Read time: 4 mins
In coaching sessions, I often work with executives and professionals from different industries—and again and again, I witness deep frustrations on both sides of the leadership equation.
Those in management roles speak of burnout, the constant pressure to deliver, and a lack of ownership or quality from their teams. Meanwhile, team members talk about feeling overwhelmed, underappreciated, and left out of decision-making.
Both sides want things to change. Both sides feel stuck. And underneath it all, both are often waiting for “better leadership” to arrive—from someone else.
But what if leadership isn’t something we receive? What if it’s something we become?
The Misunderstanding at the Heart of the Leadership Gap
We tend to think of leaders as those in high-ranking roles—executives, managers, directors. And while formal authority does come with influence, it doesn’t guarantee leadership. True leadership is not about power or position. It’s about presence, responsibility, and intention.
As Simon Sinek put it clearly:
“Leadership is not about being in charge. It’s about taking care of those in your charge.”
This is where the disconnect begins. When leadership is treated like a reward or entitlement, we focus more on roles than relationships. But people don’t follow job titles—they follow trust, vision, and example. And those can only be built from the inside out.
What Leadership Really Is
Leadership is not a skill you put on once you get the title. It’s a practice. A way of being. A daily decision to take responsibility—not just for outcomes, but for how you contribute to the world around you.
It is visible in the small moments:
- It’s how you listen when you are rushed
- How you handle conflict when emotions are high
- How you show up when things are uncertain
- How you treat people who can do nothing for you.
It’s doing the right thing when it’s hard. Giving credit when it’s due. Taking the blame when it isn’t easy. These small, consistent acts shape the culture around us—and more importantly, they shape who we become.
Everyone Is a Leader
If we stop equating leadership with authority, we unlock something powerful: everyone has the potential to lead.
A parent guiding their child through a hard moment. A colleague mentoring a newcomer. A student who speaks up for fairness. These are all acts of leadership. Not because someone gave permission—but because someone chose to step forward.
“Leadership is not about a title or a designation. It’s about impact, influence, and inspiration.” — Robin Sharma.
You don’t need a corner office to have impact. You don’t need a team to influence others. You don’t need a badge to inspire. Leadership is available to anyone willing to take responsibility and act from values, not ego.
Why Real Leadership Is Rare
If leadership is so accessible, why don’t more people practice it?
Because it’s uncomfortable.
It requires self-awareness. It asks us to change habits, challenge assumptions, and lead ourselves first. It forces us to examine what we value—and whether we’re living up to it. And that’s hard. It’s far easier to blame others, point to external problems, or stay in familiar patterns.
Science backs this up. Recent studies from 2024 and 2025 confirm that self-awareness isn’t just a “soft skill”—it is a performance driver.
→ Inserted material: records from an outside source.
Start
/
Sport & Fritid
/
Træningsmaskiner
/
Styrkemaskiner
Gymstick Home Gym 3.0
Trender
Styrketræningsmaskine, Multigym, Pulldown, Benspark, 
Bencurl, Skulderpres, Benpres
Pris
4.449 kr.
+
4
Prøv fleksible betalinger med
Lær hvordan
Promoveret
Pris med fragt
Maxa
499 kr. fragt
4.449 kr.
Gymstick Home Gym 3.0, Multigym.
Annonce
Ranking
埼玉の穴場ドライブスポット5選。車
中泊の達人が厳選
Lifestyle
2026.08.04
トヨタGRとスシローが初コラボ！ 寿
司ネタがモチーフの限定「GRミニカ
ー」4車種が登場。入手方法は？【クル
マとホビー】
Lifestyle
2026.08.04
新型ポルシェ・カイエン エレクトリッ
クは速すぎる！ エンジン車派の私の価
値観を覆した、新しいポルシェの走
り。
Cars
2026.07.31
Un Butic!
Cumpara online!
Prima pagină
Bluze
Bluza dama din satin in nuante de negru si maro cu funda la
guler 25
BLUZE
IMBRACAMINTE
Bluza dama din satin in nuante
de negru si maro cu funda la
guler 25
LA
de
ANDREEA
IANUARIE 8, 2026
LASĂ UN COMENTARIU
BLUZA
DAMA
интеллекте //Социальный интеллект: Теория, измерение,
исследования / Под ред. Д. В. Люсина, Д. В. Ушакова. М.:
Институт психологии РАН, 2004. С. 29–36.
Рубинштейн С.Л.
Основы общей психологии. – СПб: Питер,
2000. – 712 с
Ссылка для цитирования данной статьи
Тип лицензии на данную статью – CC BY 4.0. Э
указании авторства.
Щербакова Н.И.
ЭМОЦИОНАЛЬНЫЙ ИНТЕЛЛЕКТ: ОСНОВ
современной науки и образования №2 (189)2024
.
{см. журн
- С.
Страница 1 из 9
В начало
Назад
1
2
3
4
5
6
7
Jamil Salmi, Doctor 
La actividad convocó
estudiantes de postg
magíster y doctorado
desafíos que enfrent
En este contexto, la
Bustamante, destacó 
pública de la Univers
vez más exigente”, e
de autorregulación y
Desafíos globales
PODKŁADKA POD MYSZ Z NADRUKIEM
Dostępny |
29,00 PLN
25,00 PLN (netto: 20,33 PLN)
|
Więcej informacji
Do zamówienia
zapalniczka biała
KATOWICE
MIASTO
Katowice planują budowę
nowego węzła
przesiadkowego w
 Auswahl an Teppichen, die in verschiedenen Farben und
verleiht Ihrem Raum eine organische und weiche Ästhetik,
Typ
Research published in Cogent Business & Management and Management Review Quarterly shows that leaders who practice self-regulation and mindfulness actively build higher trust and productivity in their teams. Conversely, a lack of self-awareness is directly correlated with lower employee motivation. It is not just about feeling good; it is about functioning well.
This echoes Warren Bennis’s timeless insight:
“Becoming a leader is synonymous with becoming yourself. It is precisely that simple, and it is also that difficult.”
Leading Your Life
When we strip leadership of its labels and view it as a way of being, something shifts: it becomes a deeply personal journey. It’s no longer about running a team or company. It’s about how you lead your own life—with clarity, with courage, and with integrity.
Brené Brown describes a leader as “anyone who takes responsibility for finding the potential in people and processes and has the courage to develop that potential.” That includes your own.
So start with you.
Don’t wait for the right job title, the right manager, or the right system. Start where you are. Lead how you can. Let your values drive your decisions. Let your actions build trust. Let your presence make others feel seen.
Leadership is not something we talk our way into. It’s something we live our way into.
And when more of us start living that way, leadership won’t feel so rare anymore.
Coach’s Corner: 3 Questions to Reflect On
Reading about leadership is the easy part. The work begins when you close the tab and face your day. Before you go, ask yourself these three questions:
- The Mirror Test: If everyone on my team behaved exactly the way I did today—handling stress, communication, and deadlines the same way—would our culture improve or decline?
- The Waiting Game: Where am I currently waiting for permission, a title, or a “better time” to lead, when I could simply step forward right now?
- The Human Connection: Who is one person I need to truly listen to tomorrow—without trying to fix them, direct them, or judge them?